Passage provided:
"""
Friday, November 22, 2024

SUNYAC winter sports season canceled

By Drew Wemple

Men’s and women’s basketball, hockey and indoor track and field will not be returning to SUNY Plattsburgh, or any SUNY, this season. The State Universities of New York Athletic Conference made the decision to cancel the winter sports seasons due to the coronavirus pandemic.

“This was not an easy decision, and I empathize with all of our student athletes across the SUNYAC,” Erik Bitterbaum, the chair of the SUNYAC presidents, said in a statement Oct. 19. “However, despite our best efforts to plan for a winter season, our priority must be the health and safety of everyone involved with intercollegiate athletics and our campuses as a whole.”

Prior to the decision, the 10 SUNYAC conference college’s athletic directors were meeting weekly to discuss any possible safe course of action to carry out the winter seasons. A proposed eight-game, conference only schedule that was slated to start in February was an option on the table opposed to canceling the season. Yet the presidents and athletic departments of SUNYAC found it would be insurmountable.

“In order to play such a schedule, we would’ve had to have already started practicing this fall and bring students back to campus early in January,” SUNY Plattsburgh Athletic Director Mike Howard said. “It just became apparent as time went on we weren’t going to be able to pull that off in a safe manner.”

SUNYAC joins the North Coast Athletic Conference and the New England Small College Athletic Conference as the most recent Division-III athletic conferences to cancel their winter seasons. The fall athletic season at SUNY Plattsburgh had also been recently postponed until further notice by President Alexander Enyedi Oct. 14. However, the NCAA has administered a policy giving all student athletes who experience a canceled season an extra year of athletic eligibility. But that’s a decision those individuals will have to make.

“A lot of athletes aren’t going to want to pay for another full year of school just to play in their particular season,” sophomore hockey player Joseph Kile said. “And if they do, they could be taking away playing time from other athletes that have waited their turn.”
"""
Information shown:
"""
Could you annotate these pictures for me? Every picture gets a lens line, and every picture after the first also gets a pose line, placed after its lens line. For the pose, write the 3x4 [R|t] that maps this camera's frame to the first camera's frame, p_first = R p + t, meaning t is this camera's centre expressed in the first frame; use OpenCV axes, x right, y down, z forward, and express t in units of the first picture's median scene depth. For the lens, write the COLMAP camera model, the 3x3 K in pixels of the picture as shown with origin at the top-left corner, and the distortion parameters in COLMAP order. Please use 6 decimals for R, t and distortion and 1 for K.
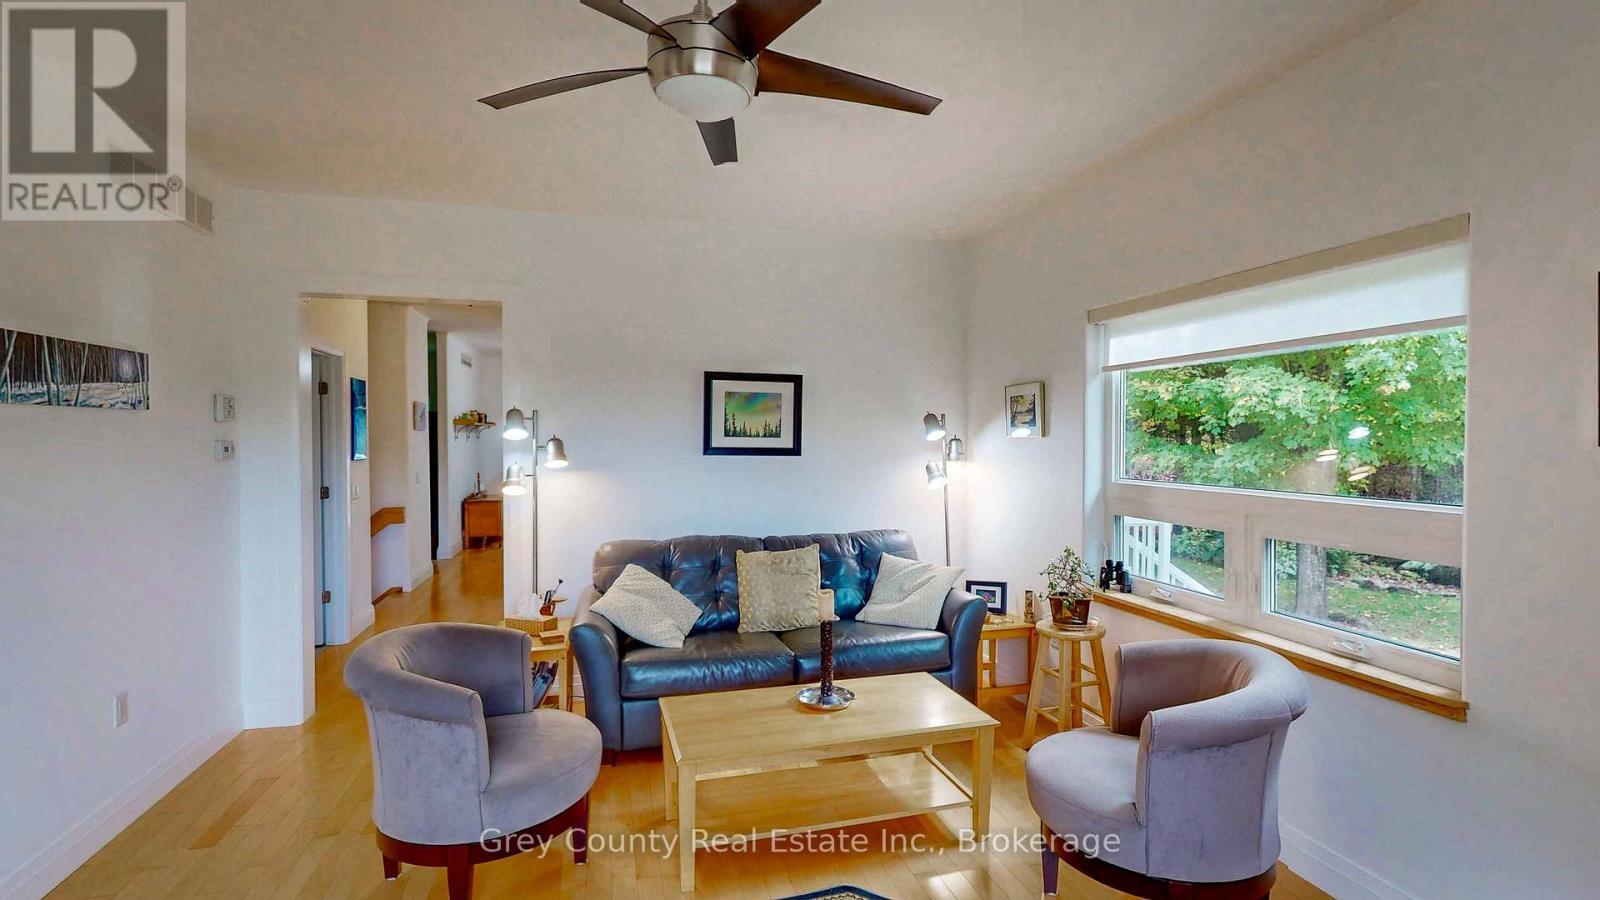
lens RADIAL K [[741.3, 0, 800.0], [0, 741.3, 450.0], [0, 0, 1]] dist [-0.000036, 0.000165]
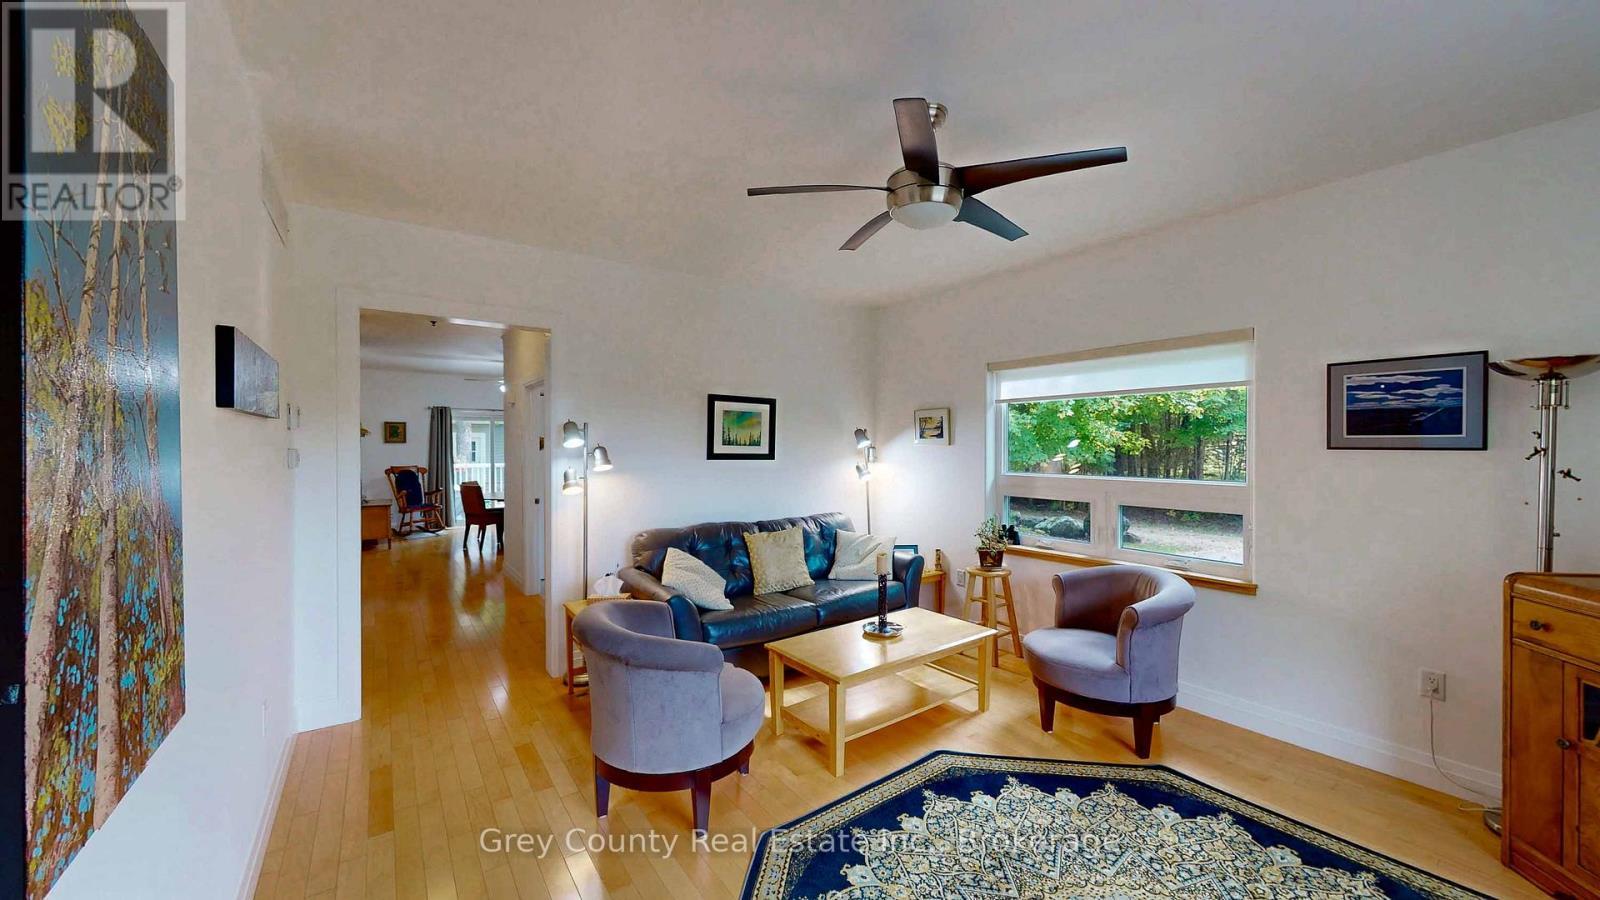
"""
Tasks for this exercise:
(a) From the article on the canceled SUNYAC winter season, reproduce word for word the passage starting with "Friday, November 22, 2024" and going on through "the coronavirus pandemic.".
(b) In the article on the canceled SUNYAC winter season, how many games were in the proposed conference-only schedule?

Numbered answers:
(a)
Friday, November 22, 2024

SUNYAC winter sports season canceled

By Drew Wemple

Men’s and women’s basketball, hockey and indoor track and field will not be returning to SUNY Plattsburgh, or any SUNY, this season. The State Universities of New York Athletic Conference made the decision to cancel the winter sports seasons due to the coronavirus pandemic.

(b) Eight games.